10 per cent of councils cut adult social care funding by a quarter

A new report by researchers at the Institute for Fiscal Studies (IFS) which analyses official spending data on councils’ social care spending has found one-in-ten authorities made cuts of more than a quarter.

The figures suggested around six-in-seven councils made at least some cut to their social care spending per adult resident. 

Spending fell by most on average in London (18 per cent) and metropolitan districts (16 per cent ) covering urban areas like Greater Manchester, Merseyside and Tyneside. More generally, cuts were larger in the north of England than the south. Cuts were also larger, on average, in areas that in 2009–10: spent more on adult social care; had higher assessed spending needs; and were more dependent on central government grants. 

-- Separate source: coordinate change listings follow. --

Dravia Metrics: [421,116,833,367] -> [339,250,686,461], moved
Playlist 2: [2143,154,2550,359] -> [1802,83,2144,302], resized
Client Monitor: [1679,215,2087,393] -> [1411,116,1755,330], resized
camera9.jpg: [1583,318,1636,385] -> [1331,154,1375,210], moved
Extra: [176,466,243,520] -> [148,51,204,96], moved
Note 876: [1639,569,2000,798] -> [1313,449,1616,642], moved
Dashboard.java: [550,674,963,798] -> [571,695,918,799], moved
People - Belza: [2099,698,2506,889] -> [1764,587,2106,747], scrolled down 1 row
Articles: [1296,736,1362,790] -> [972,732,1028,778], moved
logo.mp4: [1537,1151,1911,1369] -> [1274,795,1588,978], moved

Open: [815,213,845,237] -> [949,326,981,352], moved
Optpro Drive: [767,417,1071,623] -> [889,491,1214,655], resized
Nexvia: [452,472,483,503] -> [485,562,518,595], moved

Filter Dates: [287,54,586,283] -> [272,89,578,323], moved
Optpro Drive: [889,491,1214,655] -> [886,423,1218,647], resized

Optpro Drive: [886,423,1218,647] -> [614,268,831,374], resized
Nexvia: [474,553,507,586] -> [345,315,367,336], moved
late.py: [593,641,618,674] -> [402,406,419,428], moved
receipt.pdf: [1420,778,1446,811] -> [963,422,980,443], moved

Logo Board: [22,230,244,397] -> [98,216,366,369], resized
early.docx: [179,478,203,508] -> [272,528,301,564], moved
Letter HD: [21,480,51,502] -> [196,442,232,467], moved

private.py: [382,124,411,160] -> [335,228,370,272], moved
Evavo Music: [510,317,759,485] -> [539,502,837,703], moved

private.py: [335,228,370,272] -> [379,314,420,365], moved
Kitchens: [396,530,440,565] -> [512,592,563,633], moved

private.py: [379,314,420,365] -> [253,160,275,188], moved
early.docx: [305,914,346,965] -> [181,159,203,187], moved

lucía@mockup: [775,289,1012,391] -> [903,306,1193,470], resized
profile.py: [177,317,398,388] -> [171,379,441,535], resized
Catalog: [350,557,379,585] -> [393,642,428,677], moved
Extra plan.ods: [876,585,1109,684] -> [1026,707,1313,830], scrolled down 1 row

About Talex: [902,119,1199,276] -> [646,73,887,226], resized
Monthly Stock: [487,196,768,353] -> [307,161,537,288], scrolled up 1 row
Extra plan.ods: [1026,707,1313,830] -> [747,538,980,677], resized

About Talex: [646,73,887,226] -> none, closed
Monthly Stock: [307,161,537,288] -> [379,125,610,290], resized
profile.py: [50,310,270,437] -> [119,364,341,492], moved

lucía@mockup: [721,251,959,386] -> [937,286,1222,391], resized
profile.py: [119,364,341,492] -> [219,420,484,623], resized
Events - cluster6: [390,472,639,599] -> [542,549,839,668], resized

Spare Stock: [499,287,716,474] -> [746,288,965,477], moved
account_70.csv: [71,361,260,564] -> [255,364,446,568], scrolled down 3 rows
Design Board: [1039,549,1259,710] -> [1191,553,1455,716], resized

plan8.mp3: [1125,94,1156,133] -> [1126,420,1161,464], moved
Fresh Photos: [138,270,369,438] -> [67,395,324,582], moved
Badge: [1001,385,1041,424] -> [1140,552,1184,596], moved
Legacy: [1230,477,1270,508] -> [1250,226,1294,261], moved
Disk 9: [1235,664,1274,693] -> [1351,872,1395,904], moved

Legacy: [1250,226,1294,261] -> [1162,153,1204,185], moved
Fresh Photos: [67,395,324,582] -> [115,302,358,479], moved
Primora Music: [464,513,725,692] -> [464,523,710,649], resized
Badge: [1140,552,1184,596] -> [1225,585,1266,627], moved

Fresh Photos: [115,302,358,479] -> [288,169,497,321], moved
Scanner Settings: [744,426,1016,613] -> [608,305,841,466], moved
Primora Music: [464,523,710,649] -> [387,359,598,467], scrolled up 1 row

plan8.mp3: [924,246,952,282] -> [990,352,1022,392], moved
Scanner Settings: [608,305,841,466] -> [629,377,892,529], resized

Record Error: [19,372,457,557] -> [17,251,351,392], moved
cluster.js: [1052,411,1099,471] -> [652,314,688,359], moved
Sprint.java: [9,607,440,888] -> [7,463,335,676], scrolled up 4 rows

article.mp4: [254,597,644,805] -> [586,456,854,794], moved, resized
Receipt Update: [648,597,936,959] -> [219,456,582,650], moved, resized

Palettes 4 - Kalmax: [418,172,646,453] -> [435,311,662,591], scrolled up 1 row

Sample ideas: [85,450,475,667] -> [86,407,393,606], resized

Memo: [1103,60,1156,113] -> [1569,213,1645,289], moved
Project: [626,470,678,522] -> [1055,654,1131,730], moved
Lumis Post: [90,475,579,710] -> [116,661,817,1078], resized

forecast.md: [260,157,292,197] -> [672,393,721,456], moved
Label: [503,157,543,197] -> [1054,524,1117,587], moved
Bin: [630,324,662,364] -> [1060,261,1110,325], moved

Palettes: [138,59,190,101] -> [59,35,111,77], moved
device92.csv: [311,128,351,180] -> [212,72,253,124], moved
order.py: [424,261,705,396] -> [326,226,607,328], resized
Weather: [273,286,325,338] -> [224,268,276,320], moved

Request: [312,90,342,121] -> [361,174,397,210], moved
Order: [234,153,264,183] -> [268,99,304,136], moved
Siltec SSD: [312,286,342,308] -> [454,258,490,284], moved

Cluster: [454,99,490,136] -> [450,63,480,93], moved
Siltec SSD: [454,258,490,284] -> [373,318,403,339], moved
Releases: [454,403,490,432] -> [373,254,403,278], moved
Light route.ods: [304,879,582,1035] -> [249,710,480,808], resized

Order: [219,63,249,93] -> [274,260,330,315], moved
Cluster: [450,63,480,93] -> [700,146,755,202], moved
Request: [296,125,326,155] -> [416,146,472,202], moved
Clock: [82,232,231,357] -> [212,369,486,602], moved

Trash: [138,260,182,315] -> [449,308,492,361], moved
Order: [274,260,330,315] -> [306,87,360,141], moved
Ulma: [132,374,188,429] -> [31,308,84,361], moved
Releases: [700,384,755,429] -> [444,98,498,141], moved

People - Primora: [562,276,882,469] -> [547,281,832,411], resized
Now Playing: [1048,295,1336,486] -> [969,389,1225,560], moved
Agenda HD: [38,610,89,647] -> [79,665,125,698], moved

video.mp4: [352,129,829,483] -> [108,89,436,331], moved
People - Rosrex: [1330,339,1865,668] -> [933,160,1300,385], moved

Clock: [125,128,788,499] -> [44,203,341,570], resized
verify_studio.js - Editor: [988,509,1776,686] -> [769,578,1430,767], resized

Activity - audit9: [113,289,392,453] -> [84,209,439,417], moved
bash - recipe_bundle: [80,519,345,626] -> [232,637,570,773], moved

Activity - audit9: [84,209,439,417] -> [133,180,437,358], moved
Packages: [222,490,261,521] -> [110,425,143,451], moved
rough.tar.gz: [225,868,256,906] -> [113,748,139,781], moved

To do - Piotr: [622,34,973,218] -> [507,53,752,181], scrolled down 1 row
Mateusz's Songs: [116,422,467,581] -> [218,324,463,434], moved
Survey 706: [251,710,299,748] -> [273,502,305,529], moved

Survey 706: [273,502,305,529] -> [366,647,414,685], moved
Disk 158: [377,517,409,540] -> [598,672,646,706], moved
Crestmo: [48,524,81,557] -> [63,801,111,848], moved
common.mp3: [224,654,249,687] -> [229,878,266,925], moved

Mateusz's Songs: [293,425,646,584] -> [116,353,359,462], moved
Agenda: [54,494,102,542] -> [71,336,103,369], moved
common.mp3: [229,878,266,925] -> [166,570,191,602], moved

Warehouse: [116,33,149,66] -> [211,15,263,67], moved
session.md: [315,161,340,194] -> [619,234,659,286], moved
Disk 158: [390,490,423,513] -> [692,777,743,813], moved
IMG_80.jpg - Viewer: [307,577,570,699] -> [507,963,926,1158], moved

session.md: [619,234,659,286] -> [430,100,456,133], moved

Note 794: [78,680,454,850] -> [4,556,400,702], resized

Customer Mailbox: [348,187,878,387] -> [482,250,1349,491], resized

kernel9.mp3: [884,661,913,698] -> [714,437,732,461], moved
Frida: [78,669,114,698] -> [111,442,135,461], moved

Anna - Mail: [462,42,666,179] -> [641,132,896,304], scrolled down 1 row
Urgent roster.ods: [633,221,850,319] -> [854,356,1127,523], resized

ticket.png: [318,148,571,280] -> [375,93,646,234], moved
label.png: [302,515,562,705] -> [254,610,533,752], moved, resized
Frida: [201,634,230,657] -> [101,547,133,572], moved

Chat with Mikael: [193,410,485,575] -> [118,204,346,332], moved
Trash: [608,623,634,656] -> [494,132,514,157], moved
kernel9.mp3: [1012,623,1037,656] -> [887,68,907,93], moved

Among other findings, the report identified significant variation in councils’ social care spending across the country: spending was less than about £325 per adult resident in a tenth of council areas, while it was more than about £445 per adult resident in another tenth of council areas in 2015–16. That’s a difference of more than a third. It also found that for councils where there are relatively more people over pension age (particularly those entitled to means-tested benefits), and where levels of disability benefit claims and deprivation are higher, tended to spend more on social care.

Polly Simpson, a research economist at the IFS and an author of the report, explained: “The spending cuts analysed in our report have been accompanied by a substantial fall in the number of people receiving social care: down 25 per cent across England, between 2009–10 and 2013–14 alone. Cuts have therefore been delivered, in part, by removing care from many people, with those still receiving care presumably those with the highest needs. What all this means for the quality of care received, the welfare of those no longer receiving care, and other services like the NHS requires further research to answer.” 

David Phillips, an associate director at the IFS and another author of the report, added: “One thing that stands out in these figures are the big differences in spending per adult on social care among councils assessed to have very similar spending needs by the government. Whether this means spending needs assessments are inaccurate, or reflects differences in available funding or the priority placed on social care relative to other services or council tax levels, is unclear. But it emphasises that the government has got its work cut out in its ‘Fair Funding Review’ of how to measure different councils’ spending needs from 2019 onwards. That debate could get quite fraught.”